Краснокожие (Купер) - страница 171

— «Король» Литтлпедж! — насмешливо крикнула одна из масок. — Что сталось с твоим троном? В доме святого Андрея ниспровергнули трон здешнего монарха! Знаешь ты это?

— Твои свиньи стали теперь аристократами и вскоре станут владельцами и властелинами!

— Хегс Литтлпедж, вспомни, что ты тоже человек, такой же, как и мы. Отчего же ты нас не зовешь к своему столу? Я могу есть не хуже любого человека и не меньше любого.

— А я могу пить за троих, приготовь для меня лучшие твои вина!

Все это сходило у инджиенсов за остроумие, и честные и благородные труженики не только поддерживали их, но на этот раз даже принимали вместе с ними, как оказалось впоследствии, участие в их доблестной экспедиции. Я старался казаться вполне равнодушным, и, как кажется, мне это удалось. Приводить какие бы то ни было доказательства этим людям было бы делом совсем излишним, но нельзя было также и молчать: подобные люди не в состоянии понять, что молчание есть выражение презрения, и потому я решил отвечать на их оскорбительные возгласы. По знаку, сделанному мной, все замолчали, и я мог говорить свободно.

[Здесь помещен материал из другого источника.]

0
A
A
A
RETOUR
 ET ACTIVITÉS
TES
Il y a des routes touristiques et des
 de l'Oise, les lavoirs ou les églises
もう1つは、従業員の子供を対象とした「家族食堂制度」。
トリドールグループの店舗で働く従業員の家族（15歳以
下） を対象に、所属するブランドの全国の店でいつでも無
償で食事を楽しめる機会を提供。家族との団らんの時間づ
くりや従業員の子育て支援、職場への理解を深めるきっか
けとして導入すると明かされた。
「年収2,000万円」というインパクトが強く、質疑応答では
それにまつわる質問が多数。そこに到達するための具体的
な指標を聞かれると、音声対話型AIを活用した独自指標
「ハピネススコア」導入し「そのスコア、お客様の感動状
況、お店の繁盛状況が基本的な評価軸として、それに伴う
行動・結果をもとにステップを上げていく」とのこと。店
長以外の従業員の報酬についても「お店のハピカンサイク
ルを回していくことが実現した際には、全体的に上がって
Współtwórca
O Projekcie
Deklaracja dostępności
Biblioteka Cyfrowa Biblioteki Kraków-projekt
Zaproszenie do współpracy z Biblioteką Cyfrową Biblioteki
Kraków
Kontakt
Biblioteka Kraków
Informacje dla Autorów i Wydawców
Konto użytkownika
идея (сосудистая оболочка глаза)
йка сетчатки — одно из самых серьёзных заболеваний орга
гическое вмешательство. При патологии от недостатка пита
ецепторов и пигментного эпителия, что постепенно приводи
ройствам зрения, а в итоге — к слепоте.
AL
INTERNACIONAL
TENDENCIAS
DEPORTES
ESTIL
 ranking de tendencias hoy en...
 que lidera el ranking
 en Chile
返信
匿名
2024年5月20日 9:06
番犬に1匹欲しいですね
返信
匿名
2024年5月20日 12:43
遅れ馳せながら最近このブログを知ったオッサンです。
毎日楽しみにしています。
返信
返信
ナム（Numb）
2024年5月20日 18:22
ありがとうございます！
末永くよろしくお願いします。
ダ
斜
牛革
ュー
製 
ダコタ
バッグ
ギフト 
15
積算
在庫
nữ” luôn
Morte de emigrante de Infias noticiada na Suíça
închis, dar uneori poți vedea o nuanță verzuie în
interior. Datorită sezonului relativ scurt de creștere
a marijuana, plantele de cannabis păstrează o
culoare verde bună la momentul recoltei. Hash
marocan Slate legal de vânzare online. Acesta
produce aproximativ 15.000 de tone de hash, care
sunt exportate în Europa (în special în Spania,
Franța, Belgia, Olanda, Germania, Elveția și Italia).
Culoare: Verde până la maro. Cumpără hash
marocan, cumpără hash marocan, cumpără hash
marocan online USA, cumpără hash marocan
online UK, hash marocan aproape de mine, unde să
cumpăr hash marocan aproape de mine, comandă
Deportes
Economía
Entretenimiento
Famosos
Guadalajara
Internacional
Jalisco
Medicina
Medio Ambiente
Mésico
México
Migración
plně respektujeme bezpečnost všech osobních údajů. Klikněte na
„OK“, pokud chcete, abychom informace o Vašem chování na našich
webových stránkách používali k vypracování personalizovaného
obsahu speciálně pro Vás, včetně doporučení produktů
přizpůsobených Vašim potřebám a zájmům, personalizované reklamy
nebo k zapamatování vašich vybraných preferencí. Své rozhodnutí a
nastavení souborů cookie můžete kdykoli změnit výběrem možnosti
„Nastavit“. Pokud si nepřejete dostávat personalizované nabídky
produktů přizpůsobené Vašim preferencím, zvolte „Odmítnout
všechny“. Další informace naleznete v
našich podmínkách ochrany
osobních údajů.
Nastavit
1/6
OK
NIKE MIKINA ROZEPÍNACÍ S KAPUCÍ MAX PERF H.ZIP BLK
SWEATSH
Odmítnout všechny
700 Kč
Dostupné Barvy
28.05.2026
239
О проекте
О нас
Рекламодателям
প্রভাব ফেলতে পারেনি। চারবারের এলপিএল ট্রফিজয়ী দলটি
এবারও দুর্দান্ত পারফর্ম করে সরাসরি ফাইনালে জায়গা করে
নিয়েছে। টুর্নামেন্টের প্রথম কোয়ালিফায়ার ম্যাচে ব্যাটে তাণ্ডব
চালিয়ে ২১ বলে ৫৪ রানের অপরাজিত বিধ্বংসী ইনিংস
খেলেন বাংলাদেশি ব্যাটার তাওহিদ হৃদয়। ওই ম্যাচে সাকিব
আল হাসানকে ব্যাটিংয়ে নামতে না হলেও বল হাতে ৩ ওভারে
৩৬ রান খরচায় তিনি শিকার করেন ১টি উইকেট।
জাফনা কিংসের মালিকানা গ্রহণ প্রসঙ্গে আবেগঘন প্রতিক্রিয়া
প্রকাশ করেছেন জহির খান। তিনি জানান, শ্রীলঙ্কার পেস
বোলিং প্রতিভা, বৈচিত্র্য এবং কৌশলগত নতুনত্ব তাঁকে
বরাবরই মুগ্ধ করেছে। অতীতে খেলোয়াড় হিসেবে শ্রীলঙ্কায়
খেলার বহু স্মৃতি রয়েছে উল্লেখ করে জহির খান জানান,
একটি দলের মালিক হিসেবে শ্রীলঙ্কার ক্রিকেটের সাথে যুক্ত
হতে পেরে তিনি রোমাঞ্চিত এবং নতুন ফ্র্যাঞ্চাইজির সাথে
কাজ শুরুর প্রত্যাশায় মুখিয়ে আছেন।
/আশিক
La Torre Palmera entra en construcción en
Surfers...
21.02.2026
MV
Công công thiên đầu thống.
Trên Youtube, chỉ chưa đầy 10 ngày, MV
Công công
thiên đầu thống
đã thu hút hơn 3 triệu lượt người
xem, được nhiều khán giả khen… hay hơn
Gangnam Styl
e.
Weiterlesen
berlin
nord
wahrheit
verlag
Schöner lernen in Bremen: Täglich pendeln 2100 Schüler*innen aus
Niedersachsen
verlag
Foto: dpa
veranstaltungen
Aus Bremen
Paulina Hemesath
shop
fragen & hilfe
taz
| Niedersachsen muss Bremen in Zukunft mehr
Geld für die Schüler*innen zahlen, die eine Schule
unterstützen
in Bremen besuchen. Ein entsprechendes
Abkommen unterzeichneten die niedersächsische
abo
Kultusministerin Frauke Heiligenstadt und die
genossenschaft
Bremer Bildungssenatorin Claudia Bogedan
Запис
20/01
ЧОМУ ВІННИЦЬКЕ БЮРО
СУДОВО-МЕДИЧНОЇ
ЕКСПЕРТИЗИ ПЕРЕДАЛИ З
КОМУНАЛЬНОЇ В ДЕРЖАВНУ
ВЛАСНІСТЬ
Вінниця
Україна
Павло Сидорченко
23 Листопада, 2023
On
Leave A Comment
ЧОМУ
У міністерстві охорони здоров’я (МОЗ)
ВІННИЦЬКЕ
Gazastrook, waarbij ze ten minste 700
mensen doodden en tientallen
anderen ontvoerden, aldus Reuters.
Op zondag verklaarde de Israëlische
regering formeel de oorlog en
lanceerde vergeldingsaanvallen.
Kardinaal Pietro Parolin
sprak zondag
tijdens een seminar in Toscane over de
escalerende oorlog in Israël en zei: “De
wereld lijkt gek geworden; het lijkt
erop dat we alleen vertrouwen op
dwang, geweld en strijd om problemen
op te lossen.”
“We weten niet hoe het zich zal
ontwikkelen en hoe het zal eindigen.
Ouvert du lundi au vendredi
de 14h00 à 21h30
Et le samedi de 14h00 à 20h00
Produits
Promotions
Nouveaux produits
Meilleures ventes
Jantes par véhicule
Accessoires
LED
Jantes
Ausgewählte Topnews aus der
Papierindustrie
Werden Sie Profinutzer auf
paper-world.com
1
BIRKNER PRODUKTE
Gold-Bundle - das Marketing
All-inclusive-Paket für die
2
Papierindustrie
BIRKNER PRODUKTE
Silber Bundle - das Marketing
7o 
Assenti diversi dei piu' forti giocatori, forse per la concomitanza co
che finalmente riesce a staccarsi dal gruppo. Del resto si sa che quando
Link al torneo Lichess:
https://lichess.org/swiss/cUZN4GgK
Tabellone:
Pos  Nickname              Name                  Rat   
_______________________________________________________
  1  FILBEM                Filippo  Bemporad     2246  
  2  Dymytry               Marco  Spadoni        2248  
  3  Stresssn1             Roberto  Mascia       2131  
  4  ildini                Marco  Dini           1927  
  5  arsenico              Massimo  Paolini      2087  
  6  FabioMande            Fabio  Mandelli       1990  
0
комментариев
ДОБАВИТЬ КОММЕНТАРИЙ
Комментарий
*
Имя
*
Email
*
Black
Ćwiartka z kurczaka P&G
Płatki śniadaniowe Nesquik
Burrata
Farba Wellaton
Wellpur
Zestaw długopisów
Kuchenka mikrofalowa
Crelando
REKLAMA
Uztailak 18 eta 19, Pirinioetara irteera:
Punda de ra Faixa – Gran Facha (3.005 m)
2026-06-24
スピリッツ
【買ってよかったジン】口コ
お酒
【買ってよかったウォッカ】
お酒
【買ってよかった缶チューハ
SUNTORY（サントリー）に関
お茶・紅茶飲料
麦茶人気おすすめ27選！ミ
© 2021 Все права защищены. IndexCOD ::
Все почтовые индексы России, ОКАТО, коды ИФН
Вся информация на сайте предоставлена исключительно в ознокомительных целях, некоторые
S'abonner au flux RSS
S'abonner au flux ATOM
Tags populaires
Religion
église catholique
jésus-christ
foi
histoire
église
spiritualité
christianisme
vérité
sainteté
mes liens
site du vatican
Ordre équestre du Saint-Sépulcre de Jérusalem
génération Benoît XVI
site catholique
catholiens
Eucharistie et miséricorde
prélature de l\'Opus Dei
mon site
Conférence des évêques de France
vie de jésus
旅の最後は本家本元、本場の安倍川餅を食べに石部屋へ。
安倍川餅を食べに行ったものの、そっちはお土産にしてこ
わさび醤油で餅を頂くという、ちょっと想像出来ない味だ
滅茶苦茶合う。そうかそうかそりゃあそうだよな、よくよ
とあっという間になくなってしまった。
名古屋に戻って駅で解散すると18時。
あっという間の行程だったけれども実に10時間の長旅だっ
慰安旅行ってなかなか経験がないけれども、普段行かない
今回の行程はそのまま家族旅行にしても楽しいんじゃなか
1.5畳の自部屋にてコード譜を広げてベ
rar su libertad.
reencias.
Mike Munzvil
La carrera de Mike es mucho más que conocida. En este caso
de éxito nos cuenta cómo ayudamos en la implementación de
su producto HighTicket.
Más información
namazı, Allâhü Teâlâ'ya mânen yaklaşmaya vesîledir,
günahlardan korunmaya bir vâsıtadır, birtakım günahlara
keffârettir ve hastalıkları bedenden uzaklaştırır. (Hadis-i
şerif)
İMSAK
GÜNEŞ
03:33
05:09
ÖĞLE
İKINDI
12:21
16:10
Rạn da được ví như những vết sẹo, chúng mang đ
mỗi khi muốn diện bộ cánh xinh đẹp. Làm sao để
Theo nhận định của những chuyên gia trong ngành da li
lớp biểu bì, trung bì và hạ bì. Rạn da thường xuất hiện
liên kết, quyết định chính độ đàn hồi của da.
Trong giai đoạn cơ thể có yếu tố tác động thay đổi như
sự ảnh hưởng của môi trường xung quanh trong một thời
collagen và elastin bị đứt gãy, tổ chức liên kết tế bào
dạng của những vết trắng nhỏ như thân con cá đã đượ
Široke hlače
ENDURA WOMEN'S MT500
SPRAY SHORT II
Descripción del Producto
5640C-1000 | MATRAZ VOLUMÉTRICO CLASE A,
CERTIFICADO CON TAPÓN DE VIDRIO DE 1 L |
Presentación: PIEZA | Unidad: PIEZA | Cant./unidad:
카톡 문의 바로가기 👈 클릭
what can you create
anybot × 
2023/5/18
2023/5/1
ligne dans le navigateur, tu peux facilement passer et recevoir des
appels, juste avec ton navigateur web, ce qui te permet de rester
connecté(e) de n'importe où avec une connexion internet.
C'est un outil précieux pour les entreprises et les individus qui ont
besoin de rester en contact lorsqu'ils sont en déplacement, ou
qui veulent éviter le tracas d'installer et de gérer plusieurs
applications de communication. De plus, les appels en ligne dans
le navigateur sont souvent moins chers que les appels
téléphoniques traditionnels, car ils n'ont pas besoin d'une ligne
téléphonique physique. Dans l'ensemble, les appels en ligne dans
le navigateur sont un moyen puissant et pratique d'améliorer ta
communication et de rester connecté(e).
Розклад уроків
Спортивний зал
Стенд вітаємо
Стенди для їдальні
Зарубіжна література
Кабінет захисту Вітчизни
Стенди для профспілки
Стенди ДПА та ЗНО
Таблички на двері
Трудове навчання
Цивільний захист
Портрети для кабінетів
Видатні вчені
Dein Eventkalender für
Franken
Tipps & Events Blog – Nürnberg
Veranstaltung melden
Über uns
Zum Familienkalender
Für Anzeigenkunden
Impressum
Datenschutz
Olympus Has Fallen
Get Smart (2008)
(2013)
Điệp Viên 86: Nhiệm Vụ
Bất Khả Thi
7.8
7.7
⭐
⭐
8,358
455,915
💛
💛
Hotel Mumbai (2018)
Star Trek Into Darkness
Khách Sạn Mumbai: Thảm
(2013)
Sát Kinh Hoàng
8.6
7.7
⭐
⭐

— Я приказал вам очистить эту лужайку немедленно; я здесь хозяин точно так же, как каждый из вас хозяин в своем доме. Оставаясь здесь, вы нарушаете закон. Что же касается того балдахина, то я был бы вам очень признателен за то, что вы приняли на себя труд убрать его, если бы только это не было насилием с вашей стороны и нарушением моих прав собственности. Я первый восстаю против всякого рода отличий и признаков в храме Божием, где все должны быть равны, как перед смертью, и не желаю этих отличий ни для себя, ни для своих близких. Я требую для себя только тех прав, какими пользуются другие мои сограждане, ничуть не более! Я требую, чтобы моя собственность уважалась наравне с собственностью других людей. Я не хочу никаких привилегий себе, но я хочу справедливости и беспристрастия! Я не понимаю, какие права можете вы предъявлять на раздел моего имущества, скорее, нежели я на ваши урожаи или на ваш скот.

— Все это прекрасно, — возразил из толпы какой-то голос, — а что ни говори, все же вы аристократ и властитель, и богач и, как все они, заслуживаете только ненависти и презрения! — но сказано это было не явственно, а как-то себе в бороду.

Так как это был единичный голос, то я не возражал на него, тем более, что всем нам было ясно, что речь моя произвела на этих людей некоторое впечатление. Они как будто смутились. Очевидно, слова мои расшевелили у них в глубине души давно заглохшее в них чувство справедливости, вложенное в душу людей самим Богом.